Page images and extracted text
........
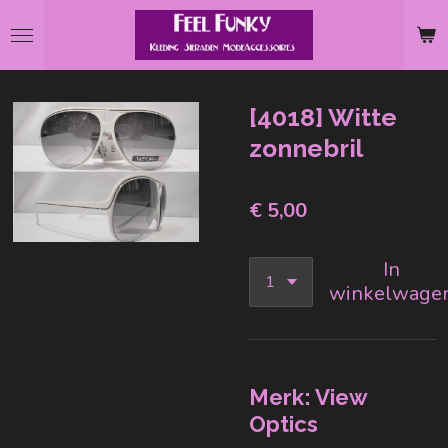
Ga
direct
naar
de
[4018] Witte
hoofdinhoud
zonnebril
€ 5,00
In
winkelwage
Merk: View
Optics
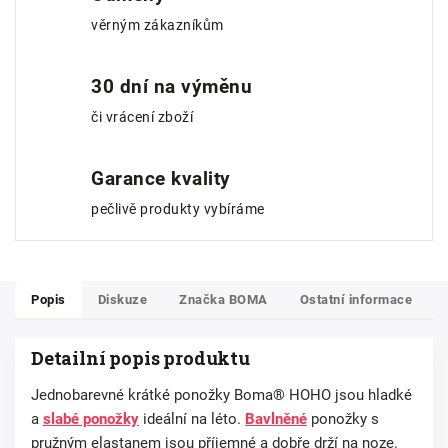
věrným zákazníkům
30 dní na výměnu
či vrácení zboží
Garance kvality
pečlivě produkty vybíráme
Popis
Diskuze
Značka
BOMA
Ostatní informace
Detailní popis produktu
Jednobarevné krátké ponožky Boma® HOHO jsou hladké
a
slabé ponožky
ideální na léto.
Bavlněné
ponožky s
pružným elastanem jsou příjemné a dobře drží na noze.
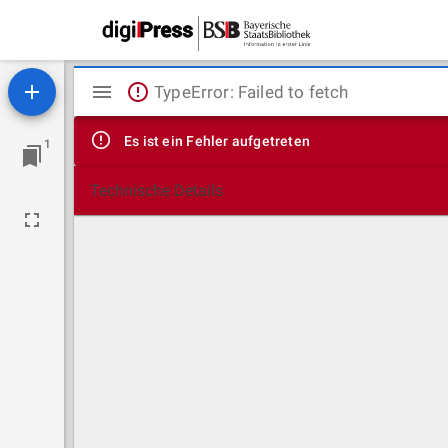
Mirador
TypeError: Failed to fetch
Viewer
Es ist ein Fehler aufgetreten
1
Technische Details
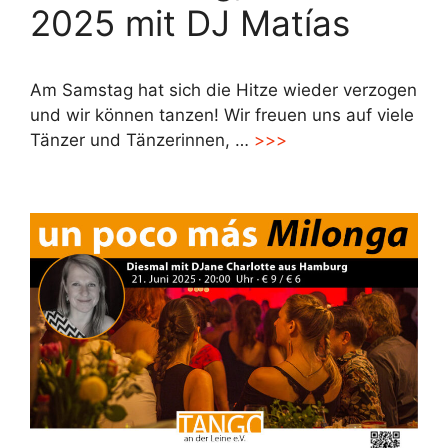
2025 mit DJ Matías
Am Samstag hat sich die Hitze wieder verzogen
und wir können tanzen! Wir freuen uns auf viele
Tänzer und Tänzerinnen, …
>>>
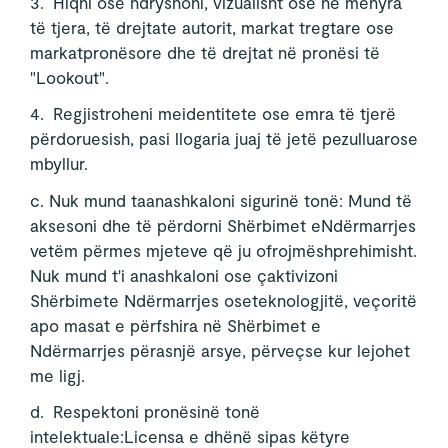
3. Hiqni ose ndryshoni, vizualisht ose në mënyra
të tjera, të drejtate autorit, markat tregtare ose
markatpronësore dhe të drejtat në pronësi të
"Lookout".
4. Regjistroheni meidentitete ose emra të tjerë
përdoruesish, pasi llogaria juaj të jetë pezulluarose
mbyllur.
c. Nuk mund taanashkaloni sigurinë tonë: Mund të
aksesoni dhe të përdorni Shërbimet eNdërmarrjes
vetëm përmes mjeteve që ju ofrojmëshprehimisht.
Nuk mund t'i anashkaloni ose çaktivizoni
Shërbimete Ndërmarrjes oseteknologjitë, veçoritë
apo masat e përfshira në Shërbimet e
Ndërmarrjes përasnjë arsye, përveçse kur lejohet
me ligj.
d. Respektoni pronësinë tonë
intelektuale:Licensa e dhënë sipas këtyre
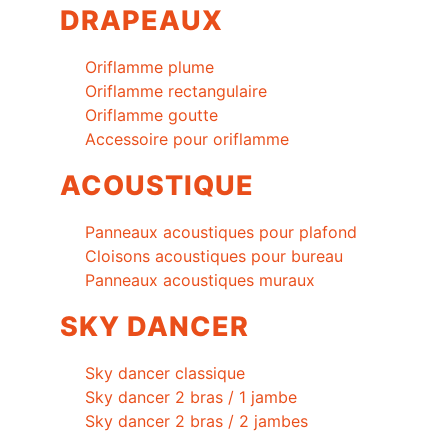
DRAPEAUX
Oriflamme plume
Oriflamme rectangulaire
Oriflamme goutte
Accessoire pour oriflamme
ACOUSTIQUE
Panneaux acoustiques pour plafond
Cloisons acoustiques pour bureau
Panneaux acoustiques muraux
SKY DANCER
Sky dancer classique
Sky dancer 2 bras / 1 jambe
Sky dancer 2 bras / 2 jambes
........
Work task
Copy exactly, and only, the lines from the first entry through the line holding "Panneaux acoustiques pour plafond", both ends included, leaving out every picture.

Problem solution
Ga
direct
naar
de
[4018] Witte
hoofdinhoud
zonnebril
€ 5,00
In
winkelwage
Merk: View
Optics
věrným zákazníkům
30 dní na výměnu
či vrácení zboží
Garance kvality
pečlivě produkty vybíráme
Popis
Diskuze
Značka
BOMA
Ostatní informace
Detailní popis produktu
Jednobarevné krátké ponožky Boma® HOHO jsou hladké
a
slabé ponožky
ideální na léto.
Bavlněné
ponožky s
pružným elastanem jsou příjemné a dobře drží na noze.
Mirador
TypeError: Failed to fetch
Viewer
Es ist ein Fehler aufgetreten
1
Technische Details
2025 mit DJ Matías
Am Samstag hat sich die Hitze wieder verzogen
und wir können tanzen! Wir freuen uns auf viele
Tänzer und Tänzerinnen, …
>>>
3. Hiqni ose ndryshoni, vizualisht ose në mënyra
të tjera, të drejtate autorit, markat tregtare ose
markatpronësore dhe të drejtat në pronësi të
"Lookout".
4. Regjistroheni meidentitete ose emra të tjerë
përdoruesish, pasi llogaria juaj të jetë pezulluarose
mbyllur.
c. Nuk mund taanashkaloni sigurinë tonë: Mund të
aksesoni dhe të përdorni Shërbimet eNdërmarrjes
vetëm përmes mjeteve që ju ofrojmëshprehimisht.
Nuk mund t'i anashkaloni ose çaktivizoni
Shërbimete Ndërmarrjes oseteknologjitë, veçoritë
apo masat e përfshira në Shërbimet e
Ndërmarrjes përasnjë arsye, përveçse kur lejohet
me ligj.
d. Respektoni pronësinë tonë
intelektuale:Licensa e dhënë sipas këtyre
DRAPEAUX
Oriflamme plume
Oriflamme rectangulaire
Oriflamme goutte
Accessoire pour oriflamme
ACOUSTIQUE
Panneaux acoustiques pour plafond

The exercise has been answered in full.